Excerpted text:
:::::

I use the Tasker app on my Android phone to record when I leave for work and when I leave for home based on what wifi networks I’m connected to. I use scripts written in R to calculate how many hours I spend at work as well as how long my commutes are. I continue to use R to visualize the results and run statistical tests exploring how departure times affect the length of my commutes.

tom Wright

I like building robots with my kids. Currently we code in a scratch derivative, which doesn’t share particularly well, but here’s a link to an early effort. https://github.com/tomwright01/arduino-robot/ http://blog.tomwright.ca/2014/04/21/arduino-robot/

Mark Laufersweiler

Plotting and trying out new visualizations of weather data.

Katy Huff

I planned my wedding. Video here: https://www.youtube.com/watch?v=ZDK5DZOgHD8#t=19m10s . Code here: https://github.com/katyhuff/wedding

Marianna Foos

A click-n-drag resume customizer (https://github.com/mfoos/shinyresumedemo, https://mfoos.shinyapps.io/shinyresumedemo/)

Christina Koch

I have used Ipythonblocks (thanks Matt Davis!) for a couple of non-academic uses 1) Measuring a room + its furniture and planning what it would look like before I actually start lifting: https://github.com/ChristinaLK/sandbox/blob/master/new_furniture.ipynb 2) Creating a visual representation of a knitting pattern I designed: https://github.com/ChristinaLK/sandbox/blob/master/stocking_cap-schematic.ipynb

Emily

Writing NPC generators for our D&D campaign

Daniel Wells

Analysing the temperature of my bedroom (https://github.com/daniel-wells/temperature-tracker). Analysing my spending habits (https://github.com/daniel-wells/spending-habits).

:::::

Excerpts from a dataset
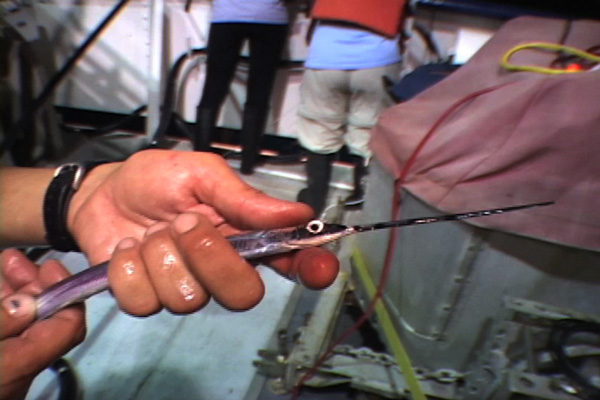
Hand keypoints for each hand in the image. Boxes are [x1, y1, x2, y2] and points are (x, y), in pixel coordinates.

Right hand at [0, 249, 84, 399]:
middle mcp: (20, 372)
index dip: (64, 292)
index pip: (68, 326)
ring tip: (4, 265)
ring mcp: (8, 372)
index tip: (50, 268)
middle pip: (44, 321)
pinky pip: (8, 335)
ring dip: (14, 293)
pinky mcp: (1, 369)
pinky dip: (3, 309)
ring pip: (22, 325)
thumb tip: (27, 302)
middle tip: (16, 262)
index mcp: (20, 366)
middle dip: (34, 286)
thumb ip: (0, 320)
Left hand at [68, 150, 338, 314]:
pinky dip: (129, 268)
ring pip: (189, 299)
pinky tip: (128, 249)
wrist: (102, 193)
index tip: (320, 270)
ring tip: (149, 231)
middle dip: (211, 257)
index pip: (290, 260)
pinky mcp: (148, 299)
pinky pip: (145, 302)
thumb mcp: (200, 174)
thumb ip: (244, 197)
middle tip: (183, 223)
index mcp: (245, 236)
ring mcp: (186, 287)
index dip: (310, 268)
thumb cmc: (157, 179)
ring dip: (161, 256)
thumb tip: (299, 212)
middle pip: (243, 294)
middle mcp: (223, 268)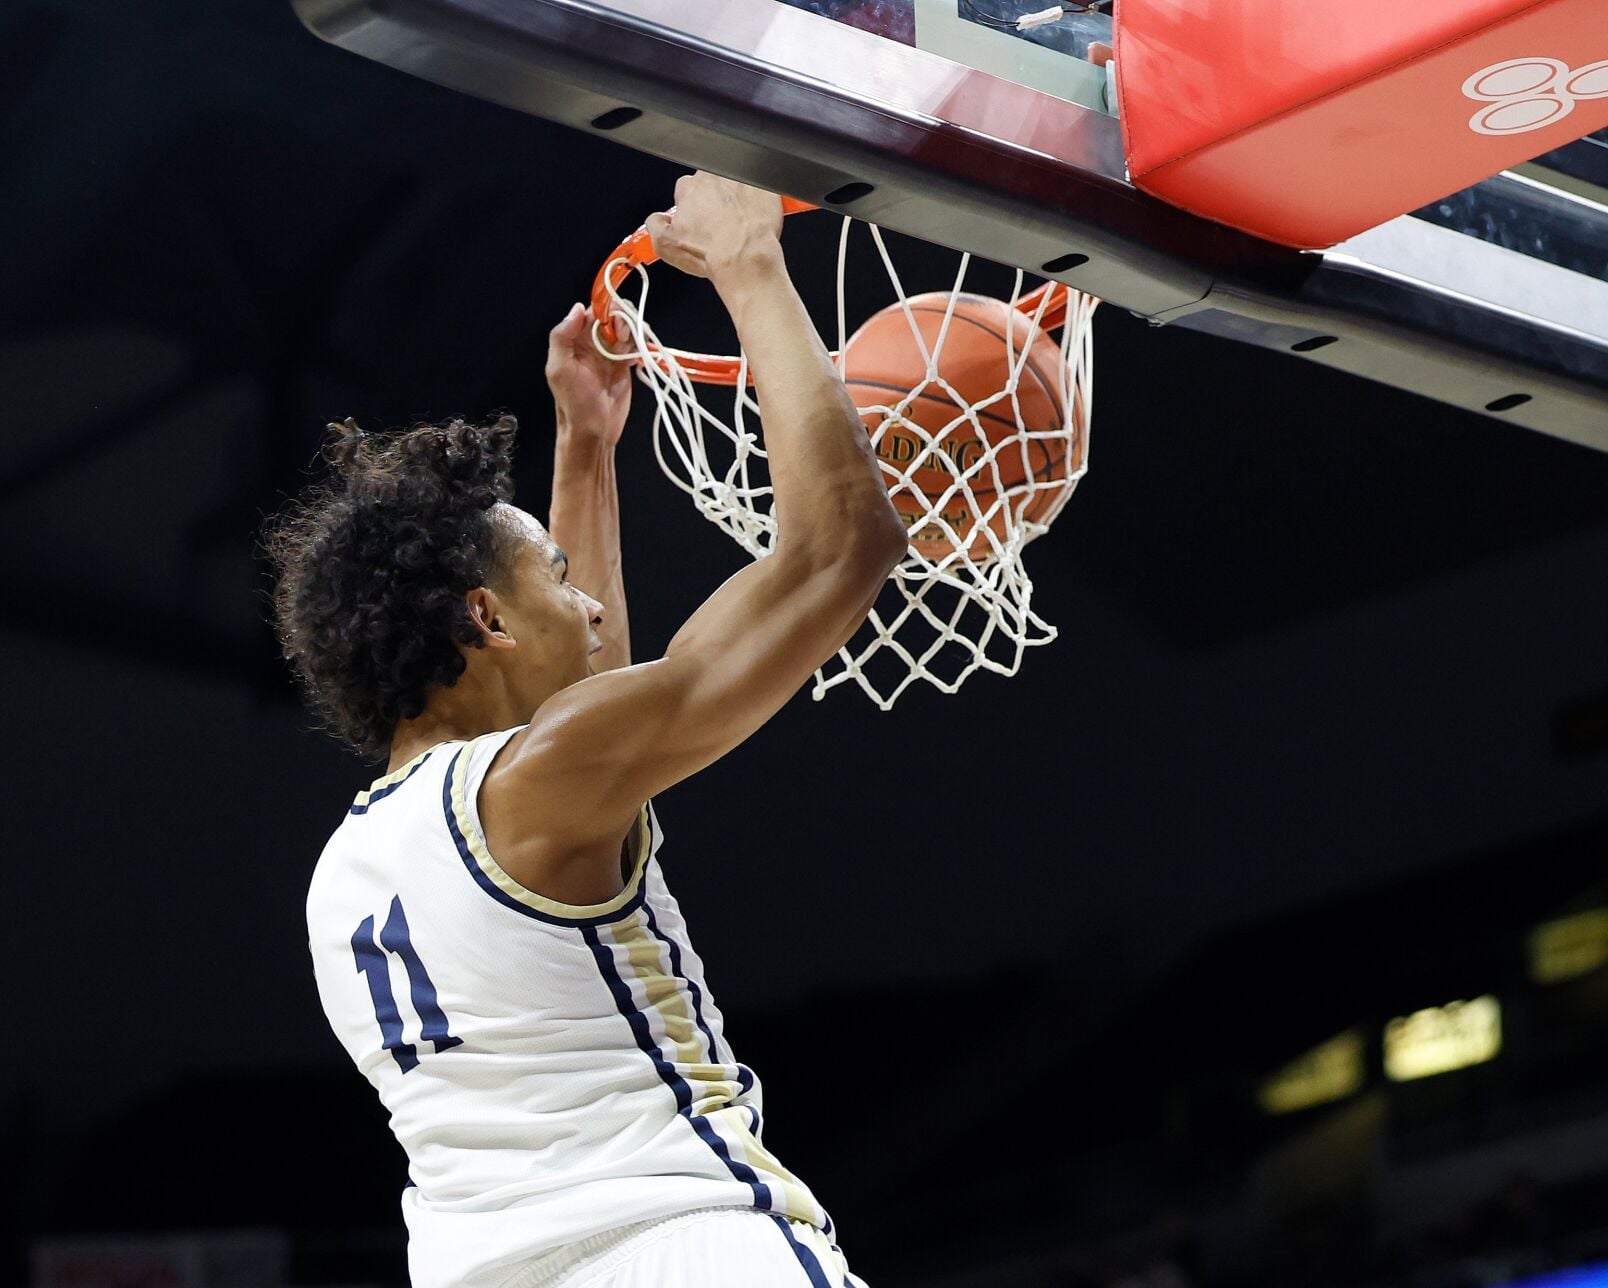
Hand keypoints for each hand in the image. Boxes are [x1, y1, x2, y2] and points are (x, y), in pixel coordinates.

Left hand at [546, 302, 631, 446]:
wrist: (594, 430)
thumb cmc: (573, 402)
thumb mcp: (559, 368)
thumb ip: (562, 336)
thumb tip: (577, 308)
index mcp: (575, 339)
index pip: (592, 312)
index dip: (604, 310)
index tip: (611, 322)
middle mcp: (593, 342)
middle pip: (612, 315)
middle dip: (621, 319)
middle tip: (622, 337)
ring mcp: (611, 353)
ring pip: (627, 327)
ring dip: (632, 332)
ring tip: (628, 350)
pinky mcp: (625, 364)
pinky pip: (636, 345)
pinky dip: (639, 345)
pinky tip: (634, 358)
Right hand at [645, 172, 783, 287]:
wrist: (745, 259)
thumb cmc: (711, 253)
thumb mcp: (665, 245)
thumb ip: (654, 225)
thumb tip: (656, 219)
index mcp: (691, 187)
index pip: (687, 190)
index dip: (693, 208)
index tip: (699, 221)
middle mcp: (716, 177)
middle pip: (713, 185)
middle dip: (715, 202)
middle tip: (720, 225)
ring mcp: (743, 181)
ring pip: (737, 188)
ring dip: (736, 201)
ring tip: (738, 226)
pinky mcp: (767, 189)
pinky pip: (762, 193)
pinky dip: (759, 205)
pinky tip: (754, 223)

:::::

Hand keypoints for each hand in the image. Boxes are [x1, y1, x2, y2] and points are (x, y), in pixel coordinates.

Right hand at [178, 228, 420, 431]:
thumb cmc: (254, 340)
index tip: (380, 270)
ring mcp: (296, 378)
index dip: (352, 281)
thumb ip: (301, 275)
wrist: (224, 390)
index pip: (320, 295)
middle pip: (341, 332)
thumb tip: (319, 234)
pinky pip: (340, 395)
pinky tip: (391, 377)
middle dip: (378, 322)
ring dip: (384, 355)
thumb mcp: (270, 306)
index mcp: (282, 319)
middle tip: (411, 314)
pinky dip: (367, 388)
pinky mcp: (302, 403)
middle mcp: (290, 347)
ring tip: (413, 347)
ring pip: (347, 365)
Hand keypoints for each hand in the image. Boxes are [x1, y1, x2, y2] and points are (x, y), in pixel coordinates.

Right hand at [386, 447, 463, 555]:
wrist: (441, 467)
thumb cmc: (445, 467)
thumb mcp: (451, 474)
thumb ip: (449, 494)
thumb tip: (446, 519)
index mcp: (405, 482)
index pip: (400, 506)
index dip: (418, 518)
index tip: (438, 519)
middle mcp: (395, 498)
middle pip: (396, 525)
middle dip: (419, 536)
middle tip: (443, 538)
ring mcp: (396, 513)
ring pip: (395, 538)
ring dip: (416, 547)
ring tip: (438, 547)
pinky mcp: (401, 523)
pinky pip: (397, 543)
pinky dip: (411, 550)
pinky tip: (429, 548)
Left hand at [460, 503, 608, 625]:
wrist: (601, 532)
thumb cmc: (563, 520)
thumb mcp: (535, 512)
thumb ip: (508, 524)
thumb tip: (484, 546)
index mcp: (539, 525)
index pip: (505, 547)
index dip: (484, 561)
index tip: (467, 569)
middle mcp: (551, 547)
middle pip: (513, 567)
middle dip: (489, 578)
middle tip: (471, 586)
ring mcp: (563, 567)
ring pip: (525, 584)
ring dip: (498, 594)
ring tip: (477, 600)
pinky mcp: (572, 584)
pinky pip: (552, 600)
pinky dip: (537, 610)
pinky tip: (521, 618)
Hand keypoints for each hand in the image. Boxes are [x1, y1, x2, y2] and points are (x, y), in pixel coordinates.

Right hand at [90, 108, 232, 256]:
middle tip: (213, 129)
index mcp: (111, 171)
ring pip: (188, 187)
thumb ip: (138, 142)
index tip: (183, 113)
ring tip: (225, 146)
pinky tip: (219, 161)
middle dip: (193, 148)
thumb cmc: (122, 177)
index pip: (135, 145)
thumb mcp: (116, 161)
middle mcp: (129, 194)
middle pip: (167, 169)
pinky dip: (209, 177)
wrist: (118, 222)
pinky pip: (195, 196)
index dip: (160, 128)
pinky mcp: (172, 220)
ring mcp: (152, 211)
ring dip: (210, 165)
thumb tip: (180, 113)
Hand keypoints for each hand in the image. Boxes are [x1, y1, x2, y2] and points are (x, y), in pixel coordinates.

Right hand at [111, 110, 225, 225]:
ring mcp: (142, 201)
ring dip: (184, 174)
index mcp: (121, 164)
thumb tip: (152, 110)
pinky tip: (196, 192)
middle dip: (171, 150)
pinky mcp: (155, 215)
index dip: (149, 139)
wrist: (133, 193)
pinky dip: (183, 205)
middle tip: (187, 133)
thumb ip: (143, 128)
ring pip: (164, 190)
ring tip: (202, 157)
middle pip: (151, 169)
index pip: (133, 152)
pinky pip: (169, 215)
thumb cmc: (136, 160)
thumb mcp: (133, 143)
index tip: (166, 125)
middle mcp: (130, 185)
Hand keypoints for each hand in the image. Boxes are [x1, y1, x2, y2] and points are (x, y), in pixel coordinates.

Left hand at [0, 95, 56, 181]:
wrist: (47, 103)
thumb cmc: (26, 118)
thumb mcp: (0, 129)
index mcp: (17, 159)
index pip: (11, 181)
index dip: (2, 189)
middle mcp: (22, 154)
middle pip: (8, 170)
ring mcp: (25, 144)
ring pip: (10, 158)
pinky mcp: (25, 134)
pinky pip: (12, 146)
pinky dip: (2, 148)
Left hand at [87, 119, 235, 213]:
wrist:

:::::

Task objective:
Resume the text on people's personal coding projects, starting right after its last sentence.

Written answer:
Anonymous

A script that computes the odds for upcoming sports events based on historical data retreived from the internet

Pat Schloss

Working on a sheep pedigree software app in Rails

Pat Schloss

Wrote R scripts to automate sending out report cards/transcripts for a homeschool group

Jenny Bryan

Wrote R script to determine which of my kids should keep using a bus pass that we load with money versus an unlimited monthly pass, based on downloaded csv files of bus trips (3 kids, 1 file per kid-month, many months).

Joseph Hardin

My girlfriend and I have a movie picking script. We each add one movie it randomizes and picks from all previously entered. The selected is removed from list and watched. Solves the problem of bias in movie selection.

Ryan Challinor

My wife wanted the hundreds of albums she’d accumulated over the years in her iTunes library to show up in her Spotify saved albums, so I exported her iTunes library to a text file and wrote a Python script with Spotipy (https://github.com/plamere/spotipy) to look up each of the albums and save them in her Spotify library.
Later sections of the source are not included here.